■ AUSGANGSTEXT:
....................

Inhaltszusammenfassung:
Die Indikationsstellung zu komplexen interventionellen endoskopischen Untersuchungen sowie zur Propofolsedierung ist bei Patienten, die älter als 90 Jahre sind, umstritten. In die vorliegende retrospektive Kohortenstudie mit Kontrollgruppenvergleich wurden 170 hochaltrige Patienten integriert, die im Erfassungszeitraum von 7,25 Jahren in der Zentralen Endoskopieeinheit (ZEE) der Universität Tübingen untersucht wurden. Ziele der Studie waren die Erfassung von Indikationen und Konsequenzen der Untersuchungen sowie die Auswertung der Komplikationen sowohl der endoskopischen Untersuchung wie auch der Propofolsedierung. Es wurde gezeigt, dass es sich bei den endoskopischen Maßnahmen der Patienten in der 10. Lebensdekade zu einem hohen Anteil um Notfalluntersuchungen an Hochrisikopatienten mit relevanten Komorbiditäten handelte. Das Durchschnittsalter betrug 92 Jahre, überwiegend war das weibliche Geschlecht vertreten. Die diagnostische Ausbeute und Interventionsrate
waren hoch. Im Vergleich zu einer per Zufallsstichprobe gewonnenen Kontrollgruppe von 134 Patienten (Durchschnittsalter 61 Jahre, überwiegend männliches Geschlecht) wurden bei den geriatrischen Patienten signifikant häufiger ERCP-Untersuchungen und komplexe interventionelle Maßnahmen durchgeführt.
Bei Gastroskopien wurde eine um ein Drittel längere Untersuchungszeit benötigt. Bei den hochbetagten Patienten kam es während und nach den endoskopischen Prozeduren signifikant zu größeren Schwankungen des systolischen Blutdruckes und sie verbrachten eine längere Zeit im Aufwachraum. Eine erhöhte Komplikationsrate ließ sich nicht nachweisen und es konnte gezeigt werden, dass bei angepasster Dosisreduktion Propofolsedierung auch bei Endoskopien von Patienten in der 10. Lebensdekade sicher anwendbar ist.

....................

■ AUFGABE A: Geben Sie aus dem Ausgangstext alles von „Bei Gastroskopien wurde“ bis hinunter zu „sicher anwendbar ist.“ wortgetreu wieder.
■ AUFGABE B: Welches Durchschnittsalter hatten laut Ausgangstext die hochaltrigen Patienten der Studie?

....................

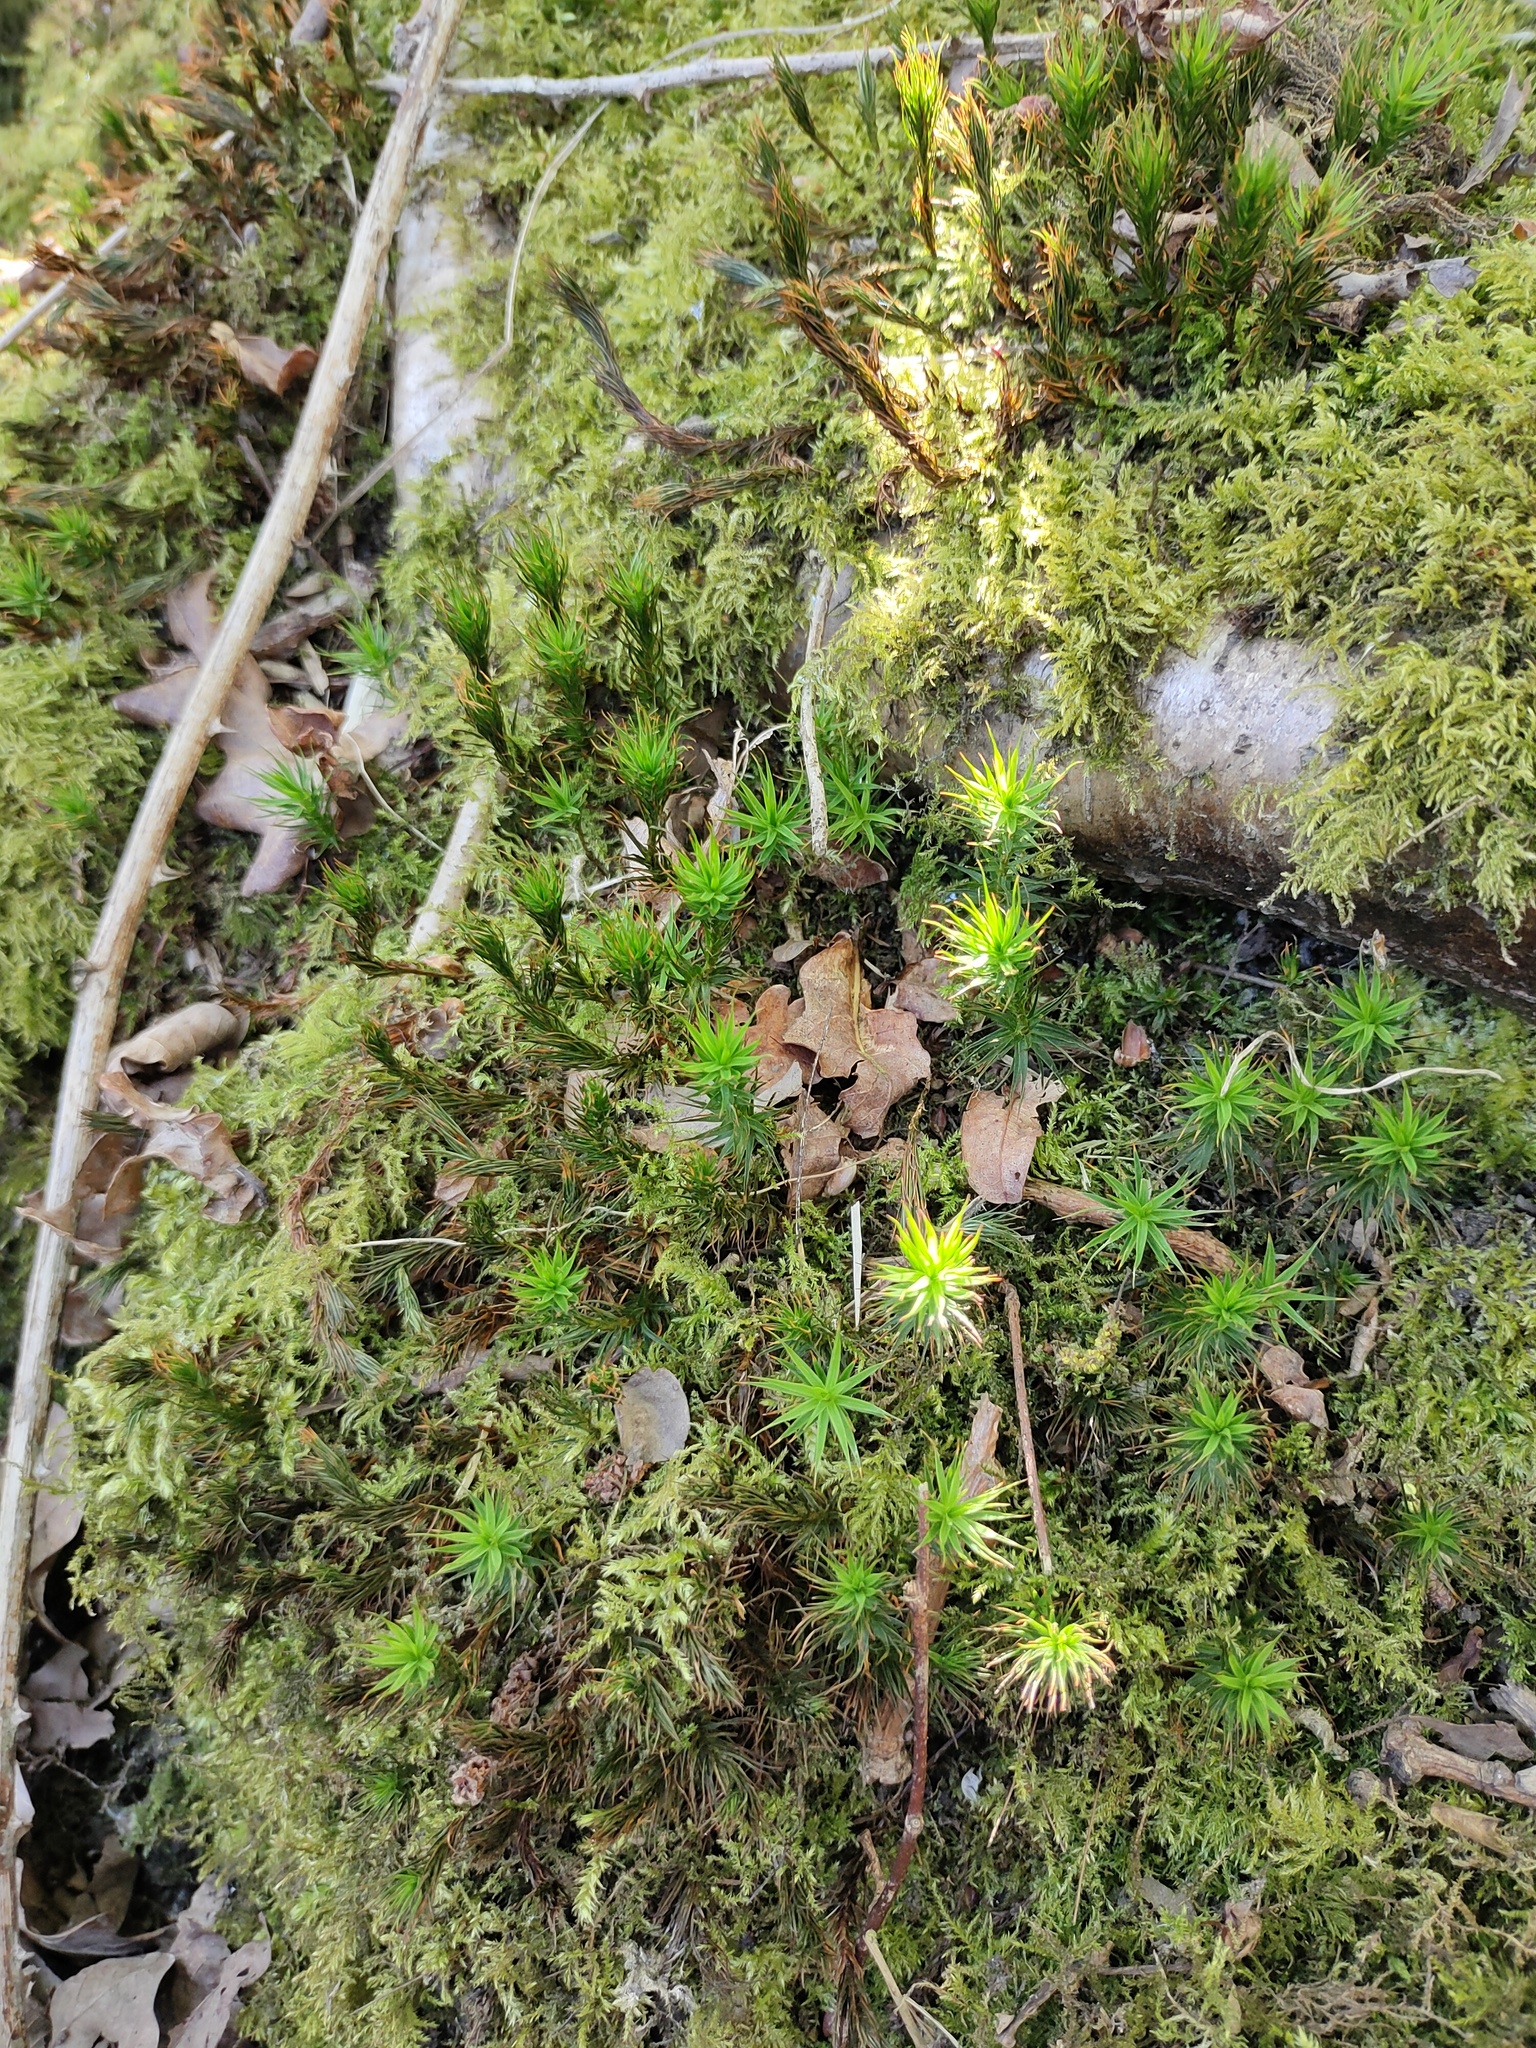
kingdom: Plantae
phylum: Bryophyta
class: Polytrichopsida
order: Polytrichales
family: Polytrichaceae
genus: Polytrichum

....................

■ ERWARTETES ERGEBNIS A:
Bei Gastroskopien wurde eine um ein Drittel längere Untersuchungszeit benötigt. Bei den hochbetagten Patienten kam es während und nach den endoskopischen Prozeduren signifikant zu größeren Schwankungen des systolischen Blutdruckes und sie verbrachten eine längere Zeit im Aufwachraum. Eine erhöhte Komplikationsrate ließ sich nicht nachweisen und es konnte gezeigt werden, dass bei angepasster Dosisreduktion Propofolsedierung auch bei Endoskopien von Patienten in der 10. Lebensdekade sicher anwendbar ist.

■ ERWARTETES ERGEBNIS B: 92 Jahre.